# ASUS P8Z77-V Intel Z77 Express LGA 1155



## cadaveca (May 12, 2012)

Already own a Sandybridge CPU? Want to update to the new Intel chipsets, and use everything offered, like triple PCIe slots? Bought a new Ivy Bridge CPU, and want a power-sipping full-sized board? ASUS has the answer, and that answer is the P8Z77-V.

*Show full review*


----------



## _JP_ (Jul 4, 2012)

*Mixed feelings...*

I think it's a little expensive for what it offers...but that's just me, I believe. 
The idea of having to shell-out +160€ just to get two PCI-e slots working at x8/x8 still boggles me...but that's what lack of competition creates, I guess. It has a 8+4 phase for the CPU, but I don't think this one was geared towards overclockers, although it's obviously good for the job anyway.
However, I applaud ASUS' commitment to PWM fan headers. Some manufacturers simply don't seem to get it.
Thank you for the review, Dave.


----------



## cadaveca (Jul 4, 2012)

Given the prices of other board out there, and the features of other boards at the same price, it does seem to offer a bit more, but yeah, boards are selling at a premium all over right now.

For daily users, nothing about this board is really going to affect clocking. Power regulation all over is more than is needed, so votlages provided are nice and stable.


----------



## Widjaja (Jul 4, 2012)

My Brother has the Pro version of this board.
The onboard audio died on it after a month or so use.

As for the premium piad, well.....ASUS seem to be more expensive than other boards in general, but in most cases besides my Brother, you are getting quality hardware.


----------



## Crap Daddy (Jul 4, 2012)

That Wifi stuff is nice and probably adds to the price. Still too expensive. Can't wait for an ASRock review since I've been using their boards and they served me well.


----------



## cadaveca (Jul 4, 2012)

Crap Daddy said:


> That Wifi stuff is nice and probably adds to the price. Still too expensive. Can't wait for an ASRock review since I've been using their boards and they served me well.



Working on that right this second. I was sent the Extreme9, priced @ around $369 or so.


----------



## Crap Daddy (Jul 4, 2012)

cadaveca said:


> Working on that right this second.
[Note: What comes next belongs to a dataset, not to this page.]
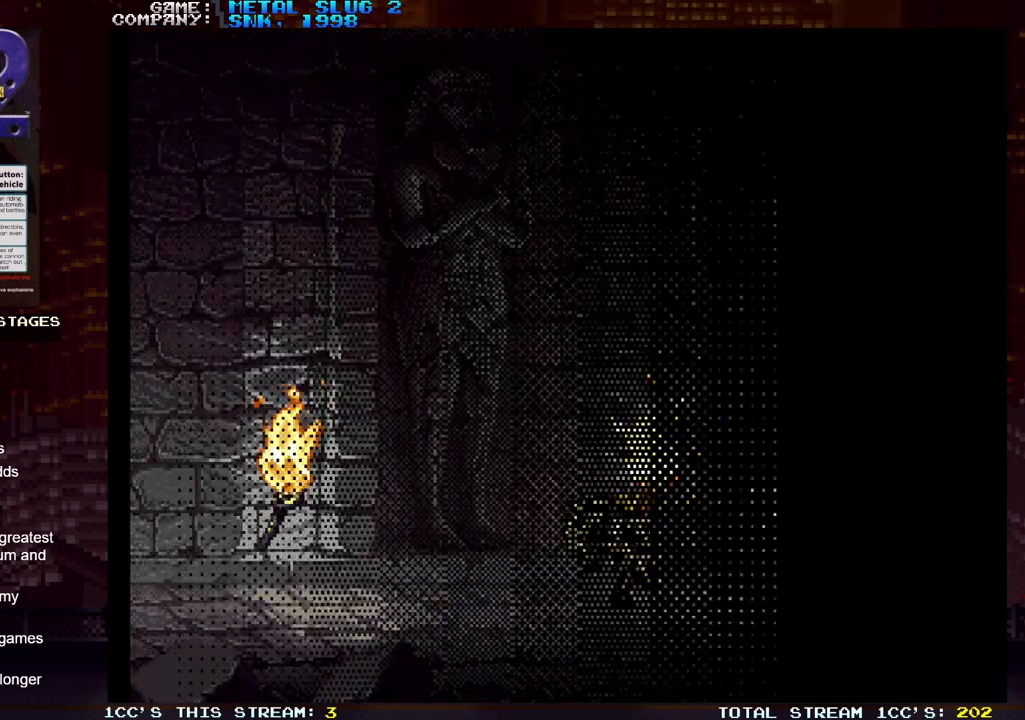
{"buttons": [], "left_stick": "right", "events": []}
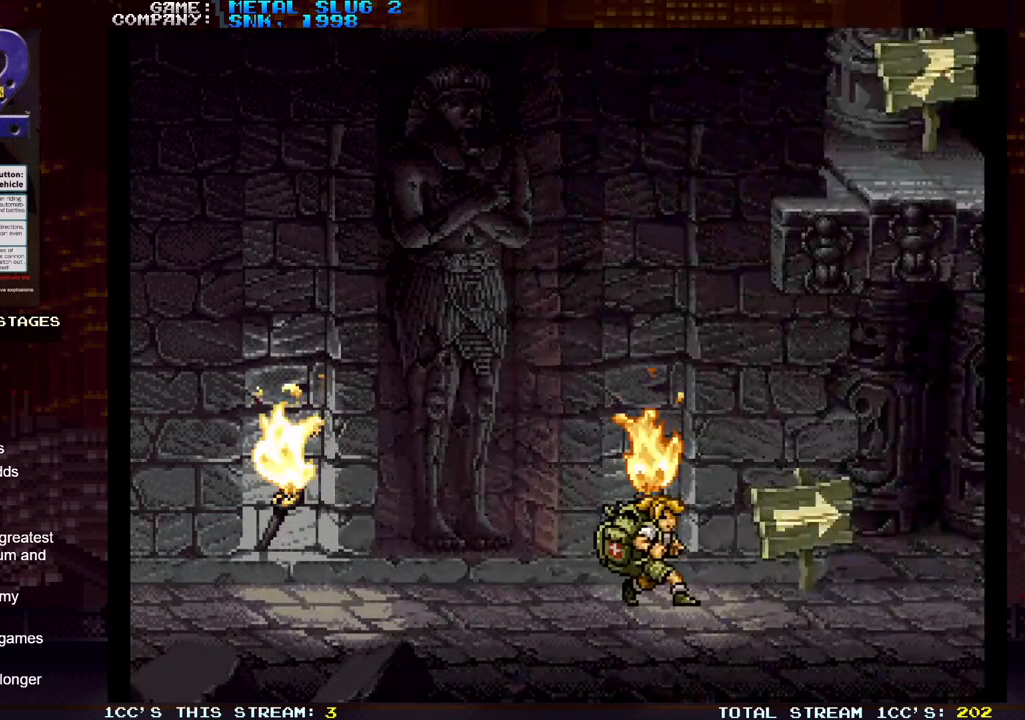
{"buttons": [], "left_stick": "right", "events": []}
I was sent the Extreme9, priced @ around $369 or so.



They should have sent you a more affordable one for starters, at least that was? their reputation but it seems that they really want to put a strong foot in the major league.


----------



## cadaveca (Jul 4, 2012)

Crap Daddy said:


> They should have sent you a more affordable one for starters, at least that was? their reputation but it seems that they really want to put a strong foot in the major league.



I hope to be covering others soon, but need to deal with what I got on-hand first.  Hopefully a high-end ASUS board soon too.


----------